Text size: Size - small Size - medium Size - large

Transition to Practice has taken off with our innovative study.

Why Transition to Practice (TTP)?

“Authentic leaders are not made nor are they born; they are enabled or disabled by the organizations in which they work.”
— David Leach, MD, Past Executive Director, ACGME

Over the years, NCSBN and boards of nursing (BONs) have looked at the issue of training and retention of new graduate nurses. They have found that the inability of new nurses to properly transition into new practice can have grave consequences.

The Problem

The Impact

New nurses care for sicker patients in increasingly complex health settings.

More than 40% report making
medication errors.

New nurses feel increased stress levels.

Stress is a risk factor for patient
safety and practice errors.

Approximately 25% of new nurses leave a position within their first year of practice.

Increased turnover negatively influences patient safety and health care outcomes.

Health institutions with transition programs have seen a marked drop in attrition, along with improved patient outcomes. There is a need for best practices of training new nurses that can be replicated across the country to ensure consistent quality of care, and drop the alarming turnover rates of new nurses. Additionally, the Institute of Medicine in its Oct. 5, 2010 "Future of Nursing" report calls for the implementation and evaluation of nursing residency programs.

Developing the Model

 In collaboration with more than 35 nursing organizations, a NCSBN committee developed the evidence-based standardized model.

NCSBN collaborated with all stakeholders to work toward a comprehensive solution to assist nurses as they transition from the classroom to practical settings. This TTP model will serve the needs of both large and small, city and rural institutions. The TTP toolkit contains detailed resources on the model.

Conducting the Study

NCSBN is now conducting a longitudinal, multi-institutional, randomized study to investigate the effect of the TTP model on patient safety and quality outcomes. This type of TTP study has not been done before, and is unique for the following reasons:

  • The study is using a control group for comparisons.
  • All levels of nursing education in all settings will be studied.
  • Patient outcome data will be collected.

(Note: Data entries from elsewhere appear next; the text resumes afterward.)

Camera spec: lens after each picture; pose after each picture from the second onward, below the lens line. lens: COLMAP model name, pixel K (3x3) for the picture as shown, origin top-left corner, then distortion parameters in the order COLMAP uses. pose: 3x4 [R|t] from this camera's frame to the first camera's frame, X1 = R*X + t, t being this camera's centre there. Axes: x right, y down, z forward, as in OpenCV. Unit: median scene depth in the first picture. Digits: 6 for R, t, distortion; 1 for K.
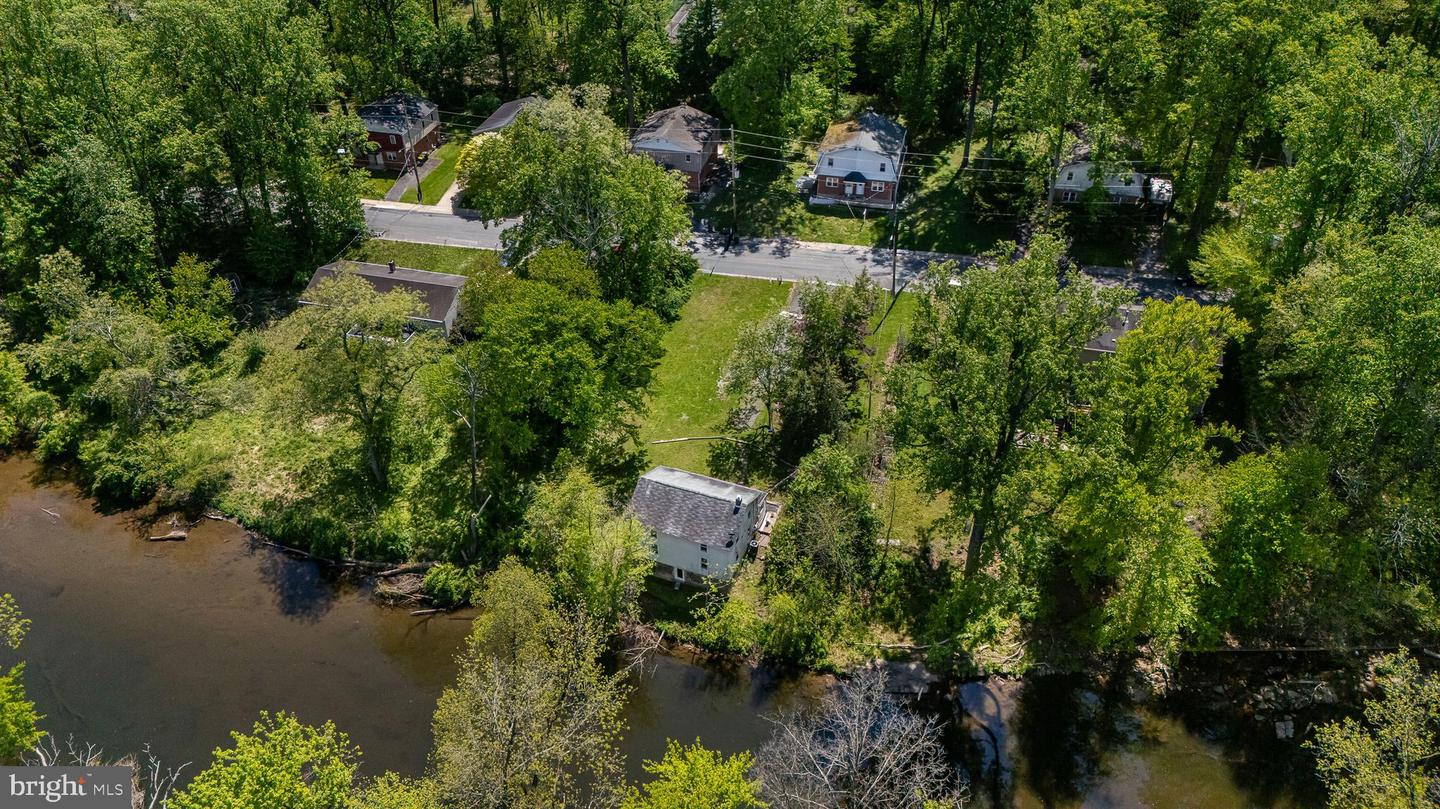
lens RADIAL K [[1057.3, 0, 726.1], [0, 1057.3, 391.2], [0, 0, 1]] dist [0.071144, -0.066162]
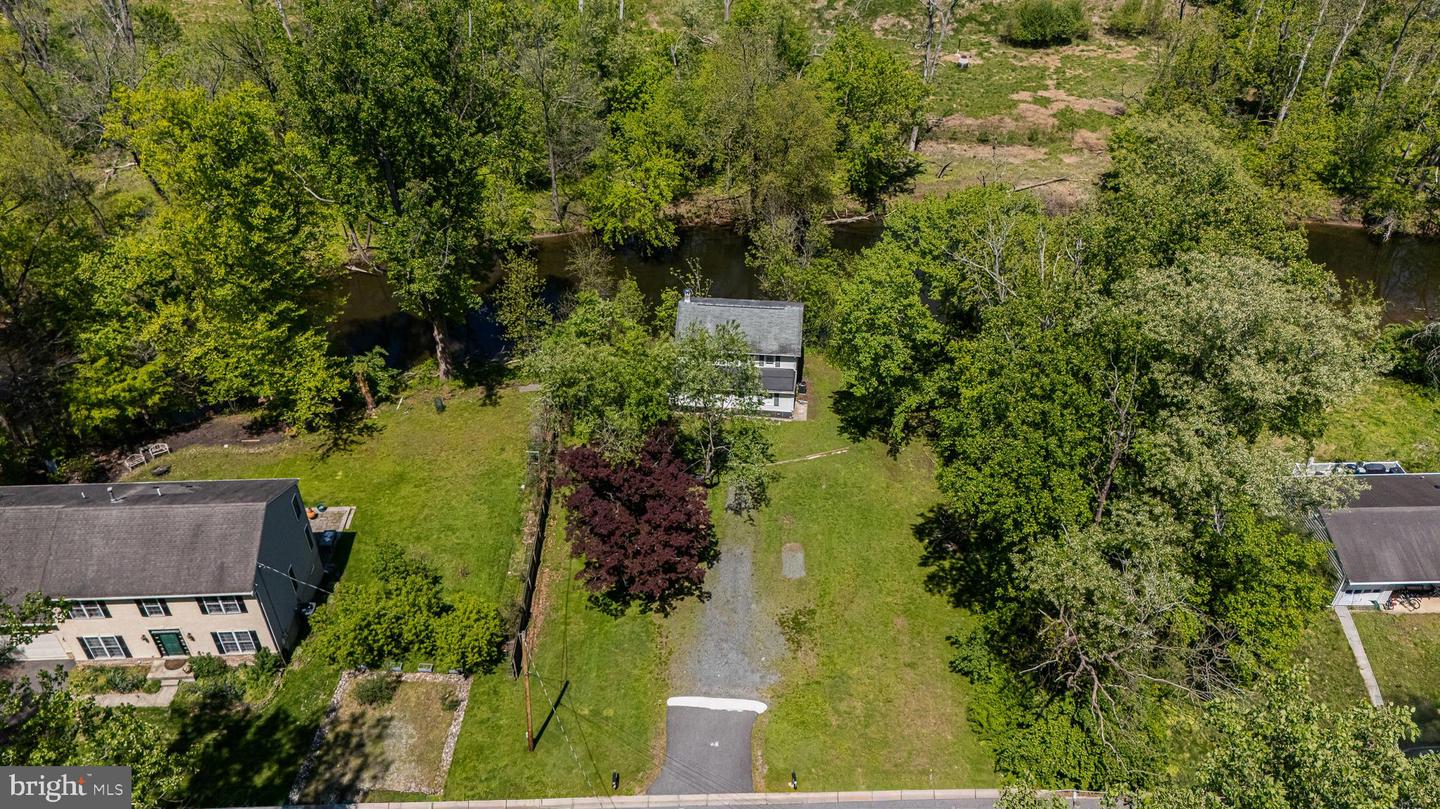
lens RADIAL K [[1057.3, 0, 726.8], [0, 1057.3, 406.8], [0, 0, 1]] dist [0.071144, -0.066162]
pose [[-0.959672, 0.173214, -0.221420, 0.189070], [-0.167421, 0.280573, 0.945118, -0.710742], [0.225833, 0.944074, -0.240259, 1.228570]]
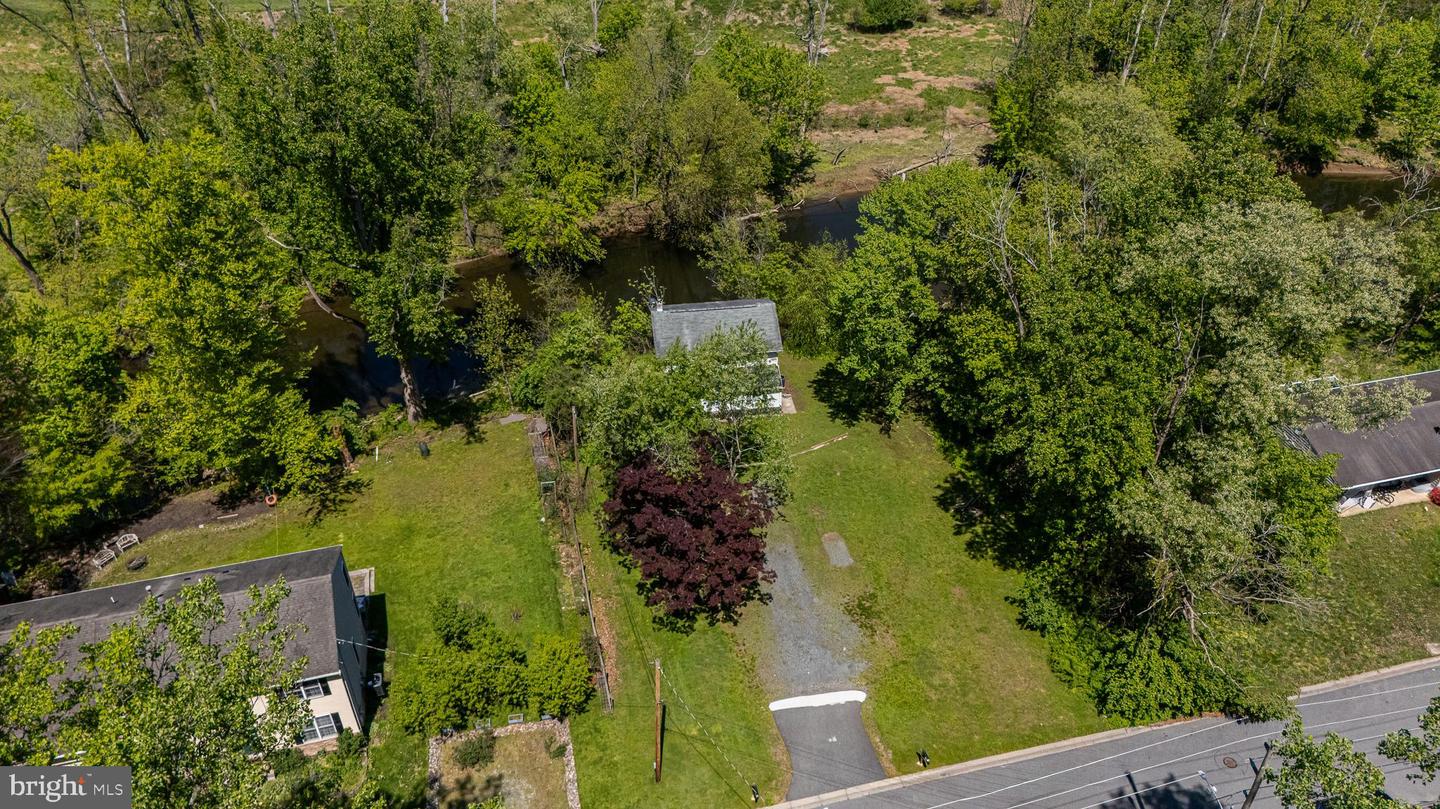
lens RADIAL K [[1057.3, 0, 726.8], [0, 1057.3, 407.0], [0, 0, 1]] dist [0.071144, -0.066162]
pose [[-0.874880, 0.299098, -0.380954, 0.317316], [-0.287153, 0.313085, 0.905274, -0.677824], [0.390036, 0.901398, -0.188025, 1.184226]]
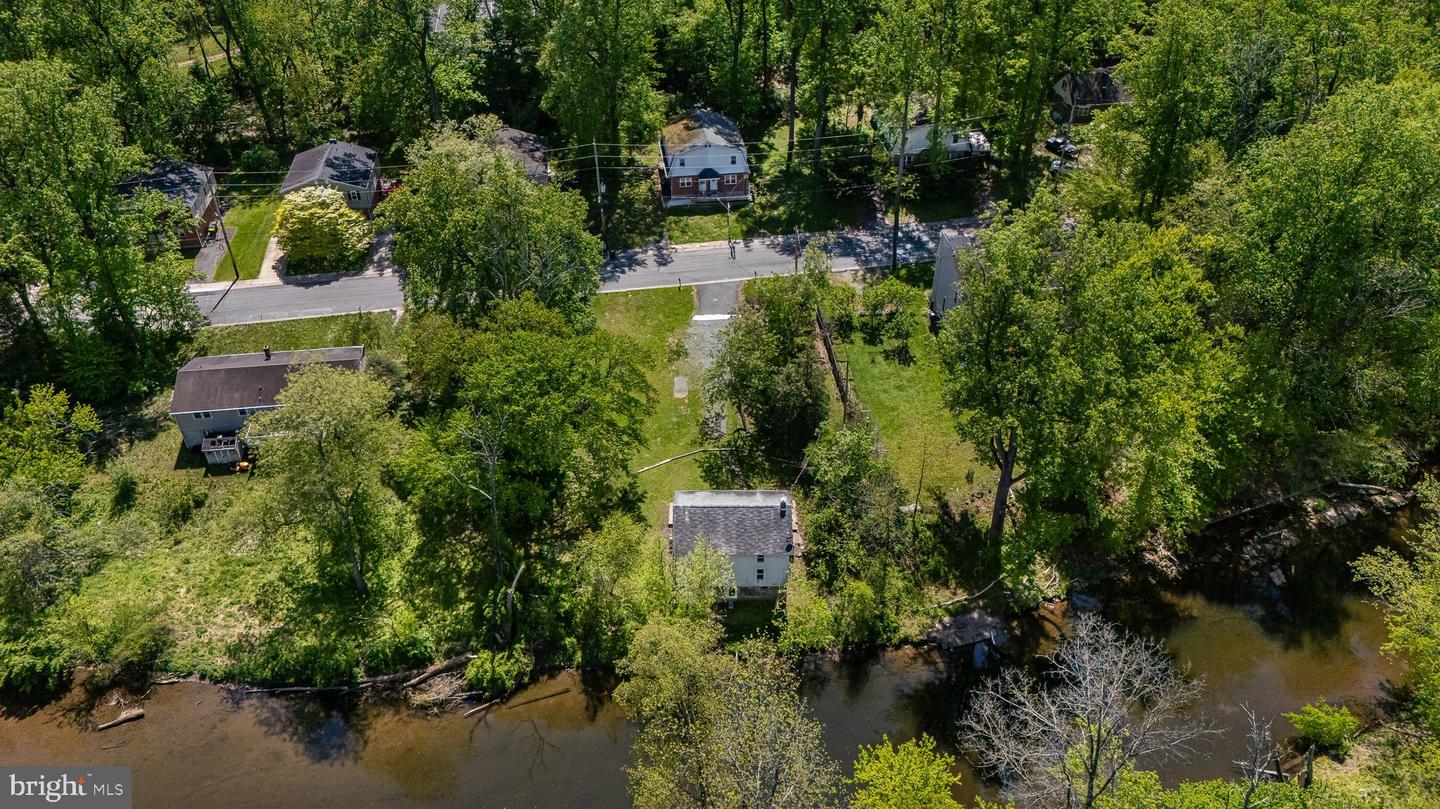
lens RADIAL K [[1057.3, 0, 725.3], [0, 1057.3, 390.7], [0, 0, 1]] dist [0.071144, -0.066162]
pose [[0.930452, -0.216030, 0.295956, -0.287663], [0.216204, 0.975805, 0.032559, -0.041321], [-0.295830, 0.033692, 0.954646, 0.055780]]
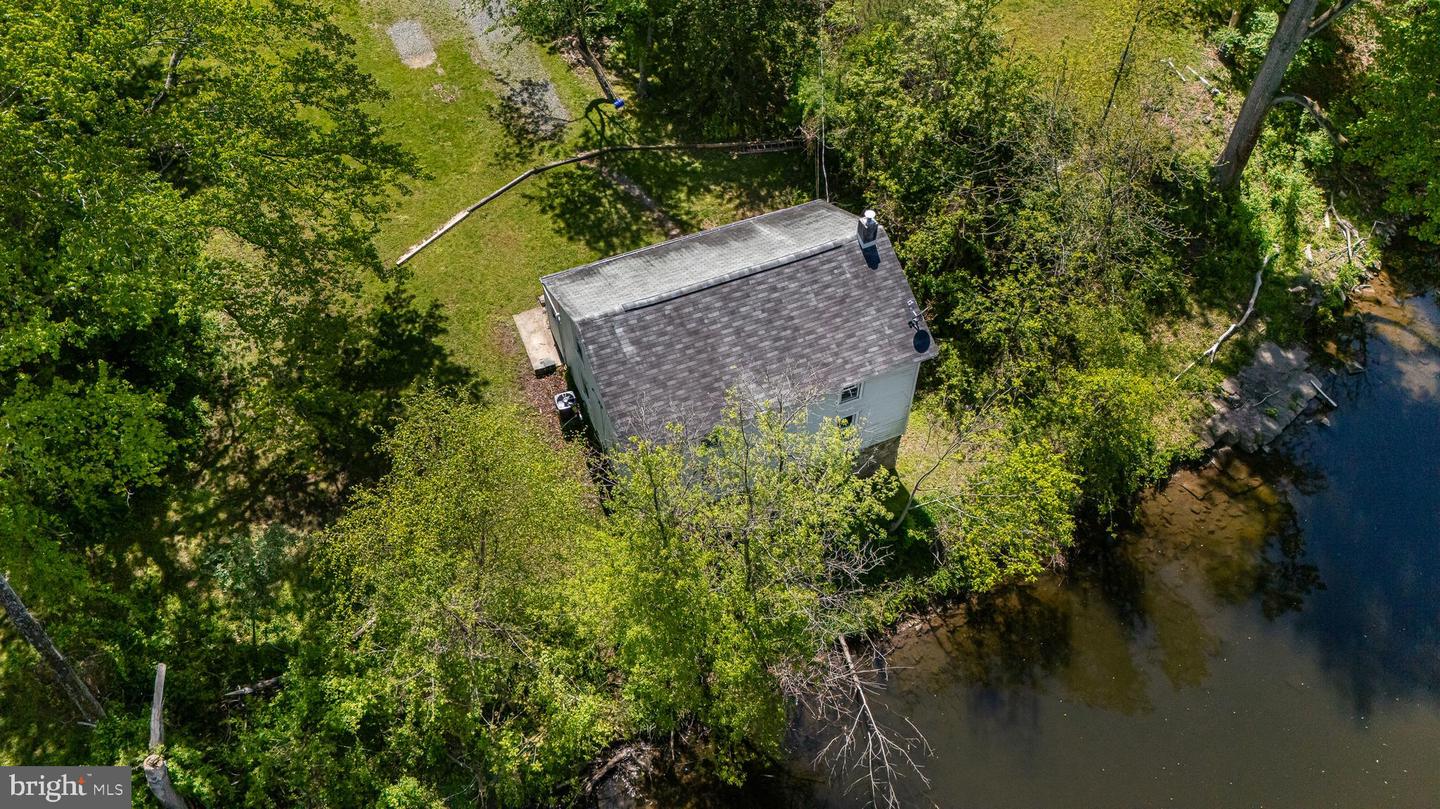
lens RADIAL K [[1057.3, 0, 725.1], [0, 1057.3, 402.4], [0, 0, 1]] dist [0.071144, -0.066162]
pose [[0.707955, -0.544082, 0.450305, -0.199715], [0.417150, 0.836626, 0.355027, 0.005053], [-0.569900, -0.063498, 0.819257, 0.674751]]
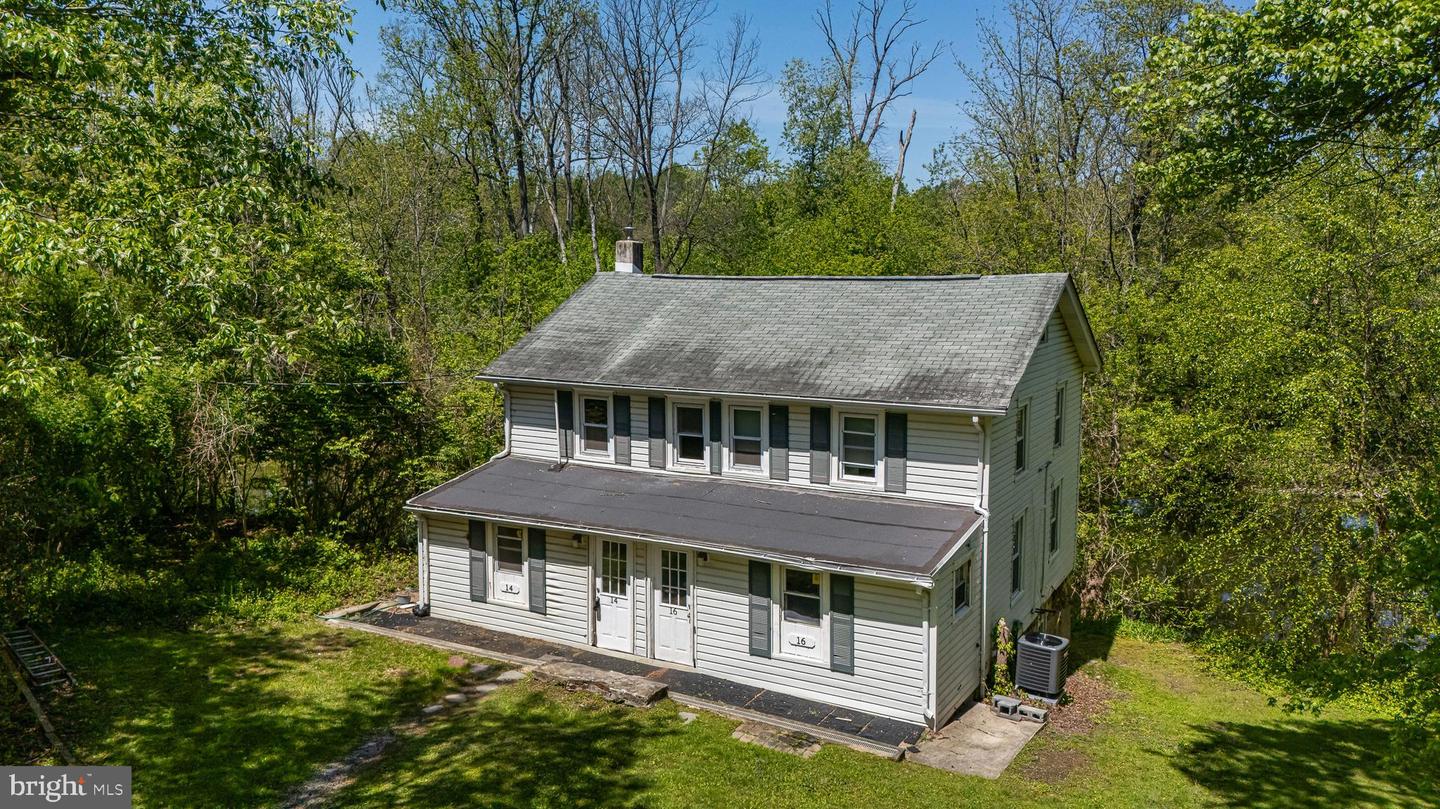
lens RADIAL K [[1057.3, 0, 716.7], [0, 1057.3, 408.8], [0, 0, 1]] dist [0.071144, -0.066162]
pose [[-0.988680, -0.007583, 0.149847, -0.044477], [0.098920, 0.717977, 0.689002, -0.040285], [-0.112811, 0.696026, -0.709099, 1.114614]]
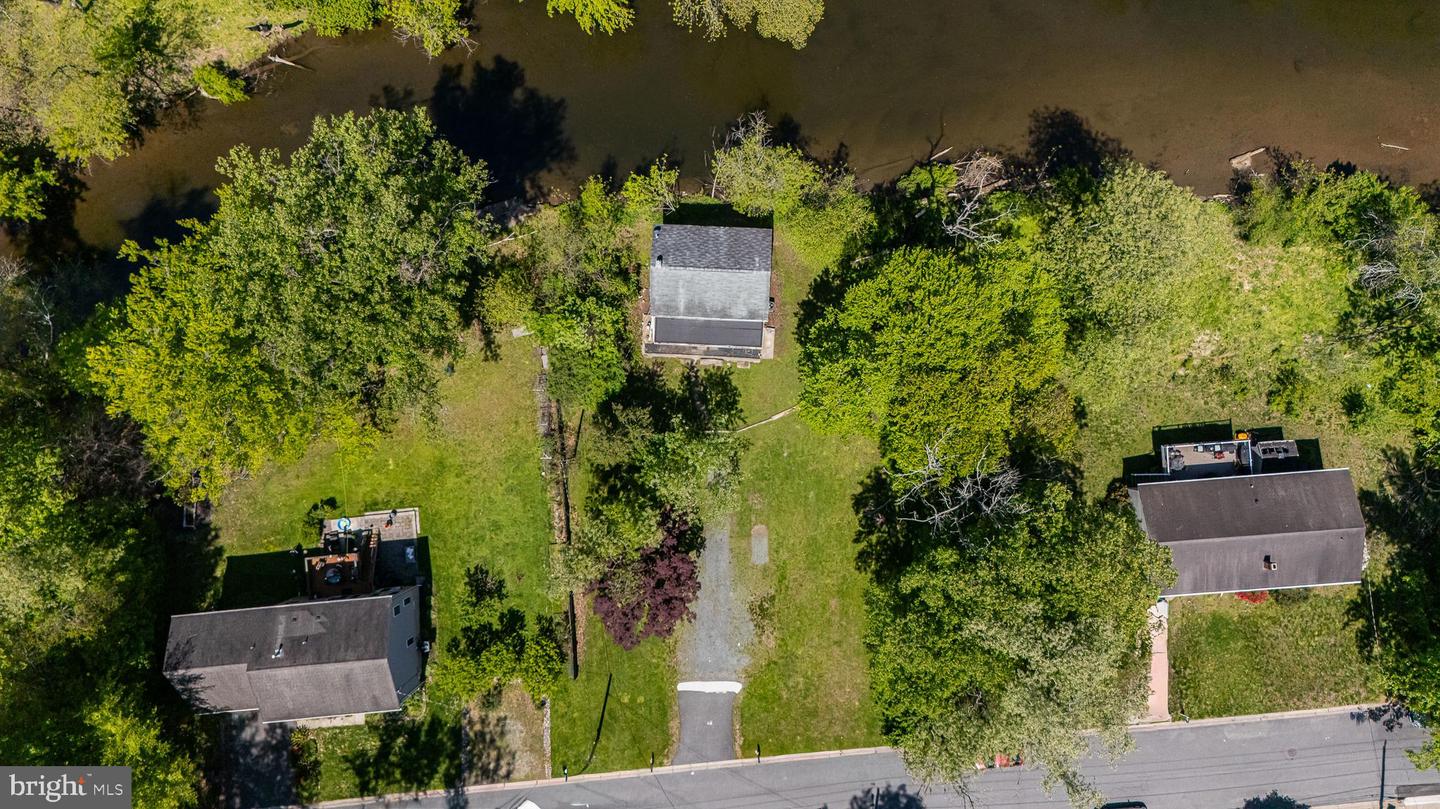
lens RADIAL K [[1057.3, 0, 723.8], [0, 1057.3, 397.9], [0, 0, 1]] dist [0.071144, -0.066162]
pose [[-0.946826, 0.321725, 0.003622, -0.008288], [-0.186490, -0.557939, 0.808656, -0.708421], [0.262186, 0.764981, 0.588270, 0.495498]]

The study started with a six month design and development phase to develop and test e-learning modules and to develop a web-based data collection system. E-learning modules have been built upon the Transition to Practice Module Outline developed by the committee, with input from BONs and stakeholders.

The modules include:

  • Preceptor Training
  • Patient Centered Care
  • Communication and Teamwork
  • Evidence-based Practice
  • Quality Improvement
  • Informatics

Phase I: Internal Validity

  • July 2011 - December 2012 (18 months)
  • Conducted in three states, and includes a minimum of 250 newly licensed Registered Nurses (RNs)
  • Consists of an intervention group and a control group

Phase II: External Validity

  • April 2012 - October 2013 (18 months)
  • Conducted in the same three states as Phase 1
  • Includes newly licensed RNs and newly licensed practical/vocational nurses (LPN/VNs) in long term care, home health, ambulatory and public health settings
  • Consists of an intervention group and a control group

Participating nurses, preceptors and site coordinators will interact with other participants and NCSBN through a TTP study website. At the end of each phase, data will be organized and analyzed by NCSBN and a third party firm specializing in statistical analysis.

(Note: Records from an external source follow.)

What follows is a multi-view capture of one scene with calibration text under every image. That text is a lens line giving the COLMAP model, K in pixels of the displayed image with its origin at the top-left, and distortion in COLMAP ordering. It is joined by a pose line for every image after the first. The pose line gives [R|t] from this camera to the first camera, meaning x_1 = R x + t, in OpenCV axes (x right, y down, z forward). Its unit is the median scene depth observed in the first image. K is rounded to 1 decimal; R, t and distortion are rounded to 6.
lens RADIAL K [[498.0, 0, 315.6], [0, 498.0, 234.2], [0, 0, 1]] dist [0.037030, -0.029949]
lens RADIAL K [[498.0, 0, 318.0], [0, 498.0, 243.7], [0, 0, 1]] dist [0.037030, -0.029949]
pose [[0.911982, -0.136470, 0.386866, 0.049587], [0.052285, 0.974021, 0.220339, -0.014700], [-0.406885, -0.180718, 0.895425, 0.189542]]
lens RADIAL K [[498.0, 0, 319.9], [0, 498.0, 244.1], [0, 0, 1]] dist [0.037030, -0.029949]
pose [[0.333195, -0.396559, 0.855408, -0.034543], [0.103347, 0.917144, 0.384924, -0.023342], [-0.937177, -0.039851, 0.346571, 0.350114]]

Once Phase II of the study closes in 2013, the results of this study will provide evidence to BONs on whether or not to implement this regulatory model. The results will be shared at the 2014 NCSBN Annual Meeting.

Participating States

Illinois, North Carolina and Ohio have been selected to participate. These three states mounted enormous statewide efforts to identify more than 150 participating sites for Phase I and Phase II of the study. While Phase I consists of hospital settings only, Phase II includes long-term care, home health, ambulatory and public health settings.